What is needed here is each entry reproduced exactly, without its pictures.

*** Records for the exercise Section Begins ***

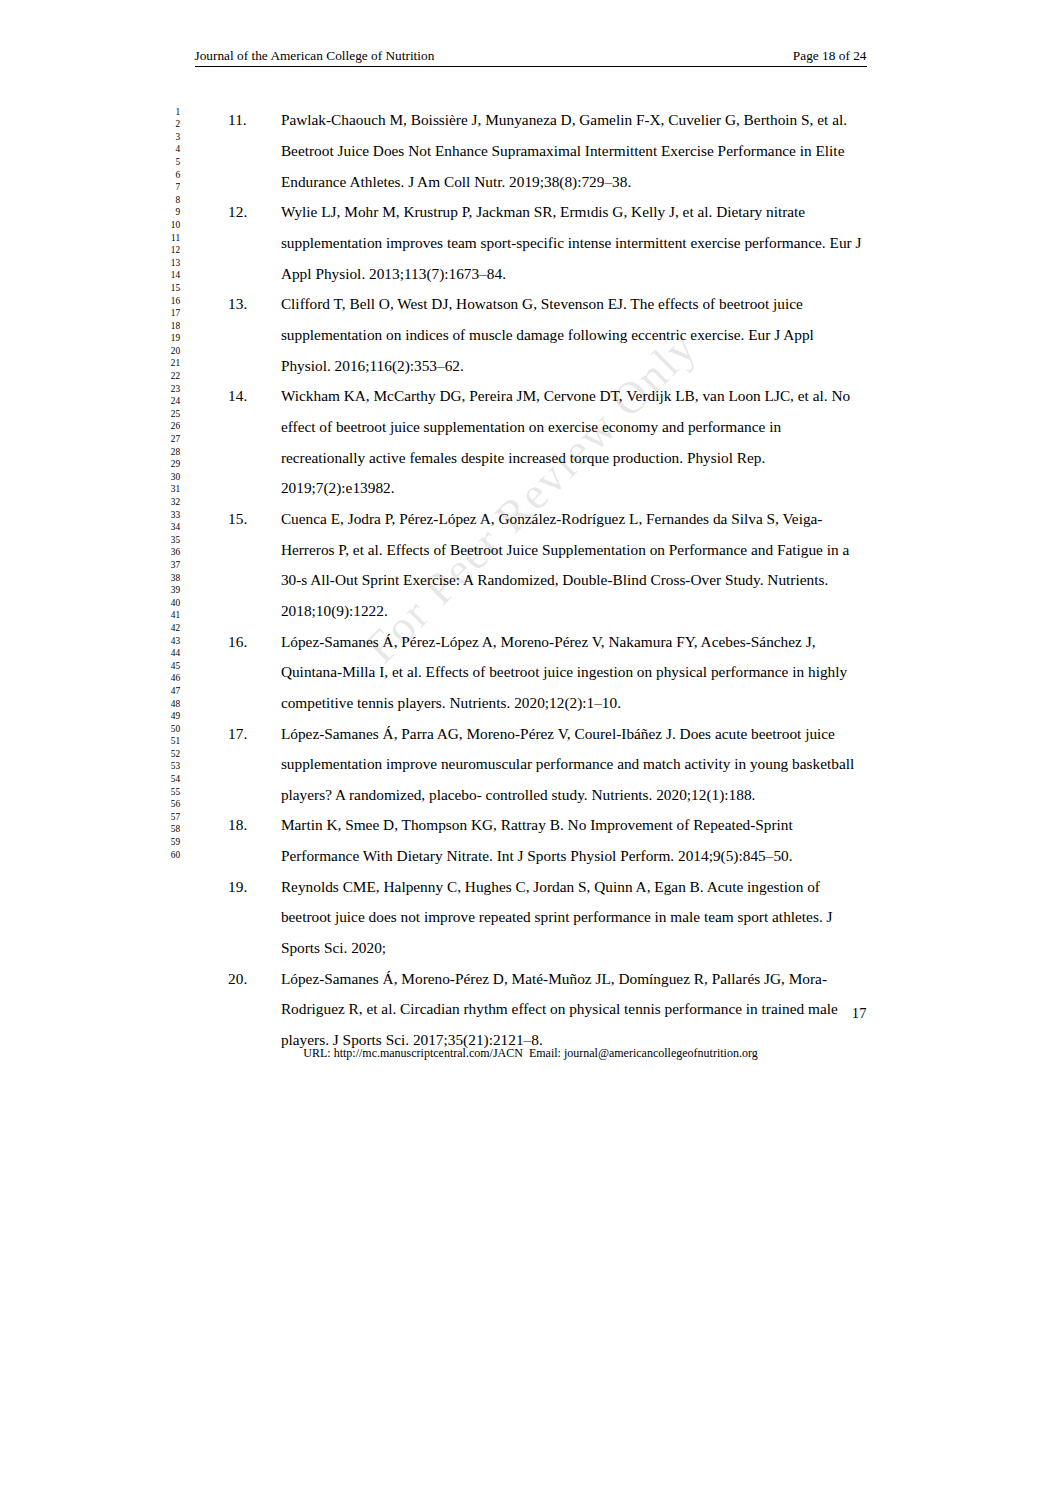Journal of the American College of Nutrition Page 18 of 24
1
2
3
4
5
6
7
8
9
10
11
12
13
14
15
16
17
18
19
20
21
22
23
24
25
26
27
28
29
30
31
32
33
34
35
36
37
38
39
40
41
42
43
44
45
46
47
48
49
50
51
52
53
54
55
56
57
58
59
60
For Peer Review Only
11. Pawlak-Chaouch M, Boissière J, Munyaneza D, Gamelin F-X, Cuvelier G, Berthoin S, et al. Beetroot Juice Does Not Enhance Supramaximal Intermittent Exercise Performance in Elite Endurance Athletes. J Am Coll Nutr. 2019;38(8):729–38.
12. Wylie LJ, Mohr M, Krustrup P, Jackman SR, Ermιdis G, Kelly J, et al. Dietary nitrate supplementation improves team sport-specific intense intermittent exercise performance. Eur J Appl Physiol. 2013;113(7):1673–84.
13. Clifford T, Bell O, West DJ, Howatson G, Stevenson EJ. The effects of beetroot juice supplementation on indices of muscle damage following eccentric exercise. Eur J Appl Physiol. 2016;116(2):353–62.
14. Wickham KA, McCarthy DG, Pereira JM, Cervone DT, Verdijk LB, van Loon LJC, et al. No effect of beetroot juice supplementation on exercise economy and performance in recreationally active females despite increased torque production. Physiol Rep. 2019;7(2):e13982.
15. Cuenca E, Jodra P, Pérez-López A, González-Rodríguez L, Fernandes da Silva S, Veiga-Herreros P, et al. Effects of Beetroot Juice Supplementation on Performance and Fatigue in a 30-s All-Out Sprint Exercise: A Randomized, Double-Blind Cross-Over Study. Nutrients. 2018;10(9):1222.
16. López-Samanes Á, Pérez-López A, Moreno-Pérez V, Nakamura FY, Acebes-Sánchez J, Quintana-Milla I, et al. Effects of beetroot juice ingestion on physical performance in highly competitive tennis players. Nutrients. 2020;12(2):1–10.
17. López-Samanes Á, Parra AG, Moreno-Pérez V, Courel-Ibáñez J. Does acute beetroot juice supplementation improve neuromuscular performance and match activity in young basketball players? A randomized, placebo- controlled study. Nutrients. 2020;12(1):188.
18. Martin K, Smee D, Thompson KG, Rattray B. No Improvement of Repeated-Sprint Performance With Dietary Nitrate. Int J Sports Physiol Perform. 2014;9(5):845–50.
19. Reynolds CME, Halpenny C, Hughes C, Jordan S, Quinn A, Egan B. Acute ingestion of beetroot juice does not improve repeated sprint performance in male team sport athletes. J Sports Sci. 2020;
20. López-Samanes Á, Moreno-Pérez D, Maté-Muñoz JL, Domínguez R, Pallarés JG, Mora-Rodriguez R, et al. Circadian rhythm effect on physical tennis performance in trained male players. J Sports Sci. 2017;35(21):2121–8.
17
URL: http://mc.manuscriptcentral.com/JACN Email: journal@americancollegeofnutrition.org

*** Records for the exercise Section Ends ***

Task result.
Journal of the American College of Nutrition Page 18 of 24
1
2
3
4
5
6
7
8
9
10
11
12
13
14
15
16
17
18
19
20
21
22
23
24
25
26
27
28
29
30
31
32
33
34
35
36
37
38
39
40
41
42
43
44
45
46
47
48
49
50
51
52
53
54
55
56
57
58
59
60
For Peer Review Only
11. Pawlak-Chaouch M, Boissière J, Munyaneza D, Gamelin F-X, Cuvelier G, Berthoin S, et al. Beetroot Juice Does Not Enhance Supramaximal Intermittent Exercise Performance in Elite Endurance Athletes. J Am Coll Nutr. 2019;38(8):729–38.
12. Wylie LJ, Mohr M, Krustrup P, Jackman SR, Ermιdis G, Kelly J, et al. Dietary nitrate supplementation improves team sport-specific intense intermittent exercise performance. Eur J Appl Physiol. 2013;113(7):1673–84.
13. Clifford T, Bell O, West DJ, Howatson G, Stevenson EJ. The effects of beetroot juice supplementation on indices of muscle damage following eccentric exercise. Eur J Appl Physiol. 2016;116(2):353–62.
14. Wickham KA, McCarthy DG, Pereira JM, Cervone DT, Verdijk LB, van Loon LJC, et al. No effect of beetroot juice supplementation on exercise economy and performance in recreationally active females despite increased torque production. Physiol Rep. 2019;7(2):e13982.
15. Cuenca E, Jodra P, Pérez-López A, González-Rodríguez L, Fernandes da Silva S, Veiga-Herreros P, et al. Effects of Beetroot Juice Supplementation on Performance and Fatigue in a 30-s All-Out Sprint Exercise: A Randomized, Double-Blind Cross-Over Study. Nutrients. 2018;10(9):1222.
16. López-Samanes Á, Pérez-López A, Moreno-Pérez V, Nakamura FY, Acebes-Sánchez J, Quintana-Milla I, et al. Effects of beetroot juice ingestion on physical performance in highly competitive tennis players. Nutrients. 2020;12(2):1–10.
17. López-Samanes Á, Parra AG, Moreno-Pérez V, Courel-Ibáñez J. Does acute beetroot juice supplementation improve neuromuscular performance and match activity in young basketball players? A randomized, placebo- controlled study. Nutrients. 2020;12(1):188.
18. Martin K, Smee D, Thompson KG, Rattray B. No Improvement of Repeated-Sprint Performance With Dietary Nitrate. Int J Sports Physiol Perform. 2014;9(5):845–50.
19. Reynolds CME, Halpenny C, Hughes C, Jordan S, Quinn A, Egan B. Acute ingestion of beetroot juice does not improve repeated sprint performance in male team sport athletes. J Sports Sci. 2020;
20. López-Samanes Á, Moreno-Pérez D, Maté-Muñoz JL, Domínguez R, Pallarés JG, Mora-Rodriguez R, et al. Circadian rhythm effect on physical tennis performance in trained male players. J Sports Sci. 2017;35(21):2121–8.
17
URL: http://mc.manuscriptcentral.com/JACN Email: journal@americancollegeofnutrition.org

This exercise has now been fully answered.